[Records in a dataset]
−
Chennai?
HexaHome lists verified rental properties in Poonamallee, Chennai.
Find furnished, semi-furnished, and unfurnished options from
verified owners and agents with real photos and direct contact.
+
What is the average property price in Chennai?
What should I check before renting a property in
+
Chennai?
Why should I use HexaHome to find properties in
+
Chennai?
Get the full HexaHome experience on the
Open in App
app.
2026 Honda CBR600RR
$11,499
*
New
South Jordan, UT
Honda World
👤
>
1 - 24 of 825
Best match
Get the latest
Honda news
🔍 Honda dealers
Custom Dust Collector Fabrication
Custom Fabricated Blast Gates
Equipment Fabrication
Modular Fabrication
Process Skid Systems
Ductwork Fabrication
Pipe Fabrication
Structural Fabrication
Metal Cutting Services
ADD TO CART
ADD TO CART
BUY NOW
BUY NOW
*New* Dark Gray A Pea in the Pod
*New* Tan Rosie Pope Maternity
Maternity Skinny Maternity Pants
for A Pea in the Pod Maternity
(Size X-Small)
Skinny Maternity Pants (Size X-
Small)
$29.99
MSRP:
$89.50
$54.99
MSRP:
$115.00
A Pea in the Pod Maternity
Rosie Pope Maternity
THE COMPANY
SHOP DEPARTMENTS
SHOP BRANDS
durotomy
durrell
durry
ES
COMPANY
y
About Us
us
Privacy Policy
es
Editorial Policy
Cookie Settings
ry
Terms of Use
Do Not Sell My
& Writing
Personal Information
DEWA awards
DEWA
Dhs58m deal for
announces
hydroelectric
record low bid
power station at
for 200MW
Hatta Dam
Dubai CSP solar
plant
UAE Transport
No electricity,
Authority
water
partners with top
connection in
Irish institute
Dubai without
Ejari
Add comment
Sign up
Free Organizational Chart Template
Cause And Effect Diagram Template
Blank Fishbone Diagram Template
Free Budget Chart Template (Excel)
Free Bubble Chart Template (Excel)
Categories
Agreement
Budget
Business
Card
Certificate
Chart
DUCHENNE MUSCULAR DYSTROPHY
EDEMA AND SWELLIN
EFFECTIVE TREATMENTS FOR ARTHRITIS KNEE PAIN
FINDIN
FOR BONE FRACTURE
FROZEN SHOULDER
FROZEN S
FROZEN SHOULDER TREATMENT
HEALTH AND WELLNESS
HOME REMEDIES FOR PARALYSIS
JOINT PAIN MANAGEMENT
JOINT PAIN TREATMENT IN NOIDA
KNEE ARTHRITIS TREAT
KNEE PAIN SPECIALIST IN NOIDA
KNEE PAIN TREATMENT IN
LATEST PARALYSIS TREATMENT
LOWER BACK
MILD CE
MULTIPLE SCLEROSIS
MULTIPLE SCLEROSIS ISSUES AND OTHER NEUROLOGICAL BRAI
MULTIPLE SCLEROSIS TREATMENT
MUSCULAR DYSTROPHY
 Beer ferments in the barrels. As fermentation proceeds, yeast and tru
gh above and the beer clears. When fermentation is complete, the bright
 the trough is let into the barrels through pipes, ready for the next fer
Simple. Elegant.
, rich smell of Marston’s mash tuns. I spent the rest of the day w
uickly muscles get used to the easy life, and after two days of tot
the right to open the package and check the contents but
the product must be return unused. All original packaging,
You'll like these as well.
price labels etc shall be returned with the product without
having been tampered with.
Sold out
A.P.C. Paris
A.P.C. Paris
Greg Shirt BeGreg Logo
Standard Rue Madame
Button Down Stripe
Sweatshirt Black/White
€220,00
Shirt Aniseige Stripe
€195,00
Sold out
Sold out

**AIM OF THE EXERCISE**
Please list every line in the rows above that contains the word "product", copying each line in full.

**RESPONSE BOX**
the product must be return unused. All original packaging,
price labels etc shall be returned with the product without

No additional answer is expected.